»»

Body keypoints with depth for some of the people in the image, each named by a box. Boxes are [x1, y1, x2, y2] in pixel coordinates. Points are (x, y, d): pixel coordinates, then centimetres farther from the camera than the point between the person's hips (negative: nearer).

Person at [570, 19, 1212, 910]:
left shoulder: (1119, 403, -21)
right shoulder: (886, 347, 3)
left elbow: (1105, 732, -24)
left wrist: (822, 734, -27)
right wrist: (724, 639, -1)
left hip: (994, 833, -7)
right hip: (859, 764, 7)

««
»»

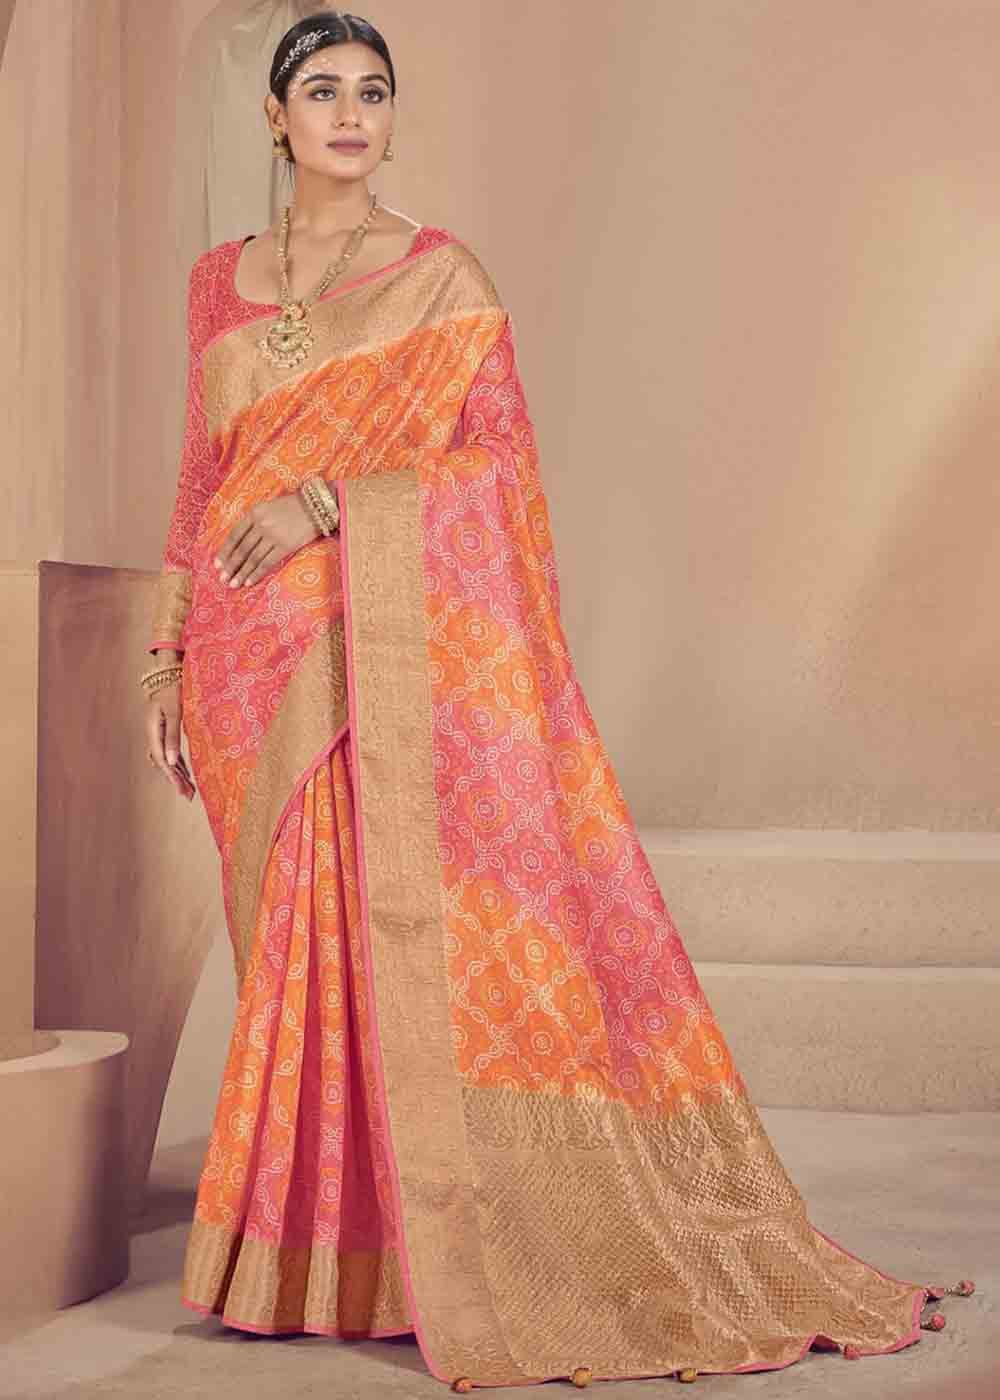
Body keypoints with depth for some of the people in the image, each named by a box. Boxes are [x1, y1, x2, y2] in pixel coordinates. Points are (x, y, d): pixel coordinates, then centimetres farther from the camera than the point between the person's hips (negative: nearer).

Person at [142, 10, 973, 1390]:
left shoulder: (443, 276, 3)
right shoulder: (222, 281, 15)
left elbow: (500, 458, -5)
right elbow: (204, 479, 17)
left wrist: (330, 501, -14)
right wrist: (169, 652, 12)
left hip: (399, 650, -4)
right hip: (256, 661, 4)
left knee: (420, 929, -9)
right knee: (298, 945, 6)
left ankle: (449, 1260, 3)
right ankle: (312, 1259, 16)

««
»»

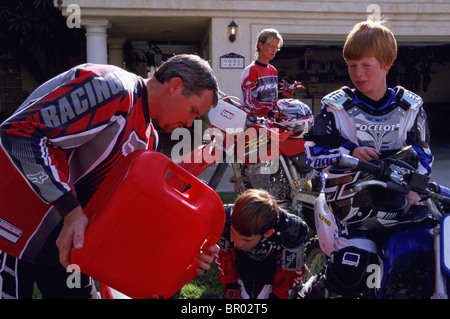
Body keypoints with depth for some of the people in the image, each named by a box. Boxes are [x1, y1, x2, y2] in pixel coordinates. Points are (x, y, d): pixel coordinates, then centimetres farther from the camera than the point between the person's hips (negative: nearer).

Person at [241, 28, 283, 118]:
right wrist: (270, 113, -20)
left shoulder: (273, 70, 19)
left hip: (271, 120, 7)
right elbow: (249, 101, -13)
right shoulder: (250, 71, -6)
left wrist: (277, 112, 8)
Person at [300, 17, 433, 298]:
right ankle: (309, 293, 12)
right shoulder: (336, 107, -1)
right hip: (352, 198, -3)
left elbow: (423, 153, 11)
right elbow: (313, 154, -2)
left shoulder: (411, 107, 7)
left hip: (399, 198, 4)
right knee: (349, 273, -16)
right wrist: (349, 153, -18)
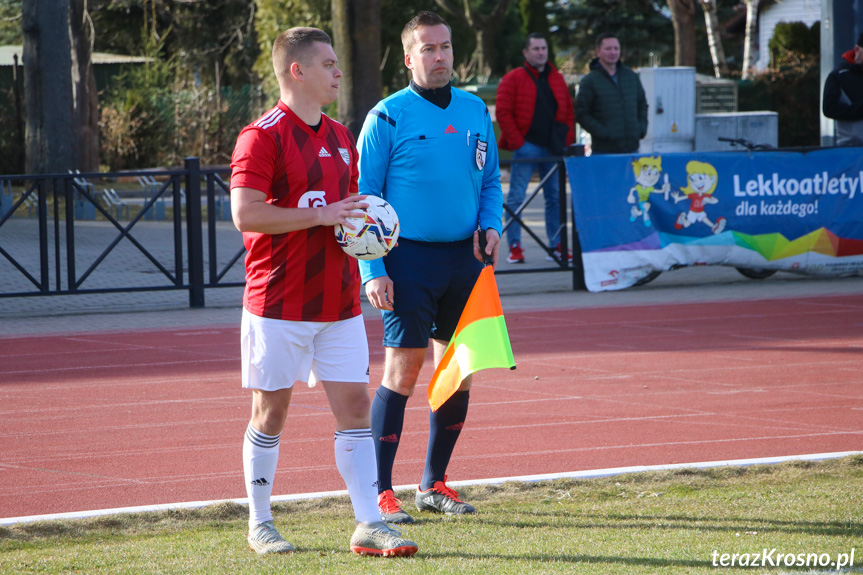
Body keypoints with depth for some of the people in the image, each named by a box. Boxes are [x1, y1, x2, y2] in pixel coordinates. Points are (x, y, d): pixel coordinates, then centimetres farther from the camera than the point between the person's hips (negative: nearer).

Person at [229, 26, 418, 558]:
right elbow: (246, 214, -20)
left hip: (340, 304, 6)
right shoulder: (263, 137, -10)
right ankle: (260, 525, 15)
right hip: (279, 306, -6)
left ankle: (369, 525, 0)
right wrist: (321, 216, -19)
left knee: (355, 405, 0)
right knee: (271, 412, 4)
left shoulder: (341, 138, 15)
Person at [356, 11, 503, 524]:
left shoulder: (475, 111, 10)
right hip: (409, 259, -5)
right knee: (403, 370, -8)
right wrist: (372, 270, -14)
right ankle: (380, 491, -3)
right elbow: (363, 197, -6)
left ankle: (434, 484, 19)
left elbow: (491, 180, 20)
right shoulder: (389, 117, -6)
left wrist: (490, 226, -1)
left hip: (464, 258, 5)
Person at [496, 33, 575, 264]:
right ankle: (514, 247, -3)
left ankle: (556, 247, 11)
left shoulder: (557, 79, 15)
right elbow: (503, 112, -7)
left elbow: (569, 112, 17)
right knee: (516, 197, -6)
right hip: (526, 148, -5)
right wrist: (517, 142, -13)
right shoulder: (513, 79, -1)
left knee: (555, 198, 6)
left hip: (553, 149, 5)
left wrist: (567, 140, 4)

««

◆ Exercise prompt
Range to copy from the records above: the line containing "right ankle: (309, 293, 12)" to the line containing "left wrist: (567, 140, 4)", both included. Output those lines exactly and only those, skipping pictures.

◆ Task solution
right ankle: (309, 293, 12)
right shoulder: (336, 107, -1)
right hip: (352, 198, -3)
left elbow: (423, 153, 11)
right elbow: (313, 154, -2)
left shoulder: (411, 107, 7)
left hip: (399, 198, 4)
right knee: (349, 273, -16)
right wrist: (349, 153, -18)
Body keypoints with depth for some of the people in the image, each named by a box. Boxes are [x1, y1, x2, y2] in pixel coordinates. Points are (x, y, d): pixel coordinates, then centimetres farther from the camera than the point between the person's hips (negative: nearer).

Person at [229, 26, 418, 558]:
right elbow: (246, 214, -20)
left hip: (340, 304, 6)
right shoulder: (263, 137, -10)
right ankle: (260, 525, 15)
right hip: (279, 306, -6)
left ankle: (369, 525, 0)
right wrist: (321, 216, -19)
left knee: (355, 405, 0)
right knee: (271, 412, 4)
left shoulder: (341, 138, 15)
Person at [356, 11, 503, 524]:
left shoulder: (475, 111, 10)
right hip: (409, 259, -5)
right knee: (403, 370, -8)
right wrist: (372, 270, -14)
right ankle: (380, 491, -3)
right elbow: (363, 197, -6)
left ankle: (434, 484, 19)
left elbow: (491, 180, 20)
right shoulder: (389, 117, -6)
left wrist: (490, 226, -1)
left hip: (464, 258, 5)
Person at [496, 33, 575, 264]:
right ankle: (514, 247, -3)
left ankle: (556, 247, 11)
left shoulder: (557, 79, 15)
right elbow: (503, 112, -7)
left elbow: (569, 112, 17)
right knee: (516, 197, -6)
right hip: (526, 148, -5)
right wrist: (517, 142, -13)
right shoulder: (513, 79, -1)
left knee: (555, 198, 6)
left hip: (553, 149, 5)
left wrist: (567, 140, 4)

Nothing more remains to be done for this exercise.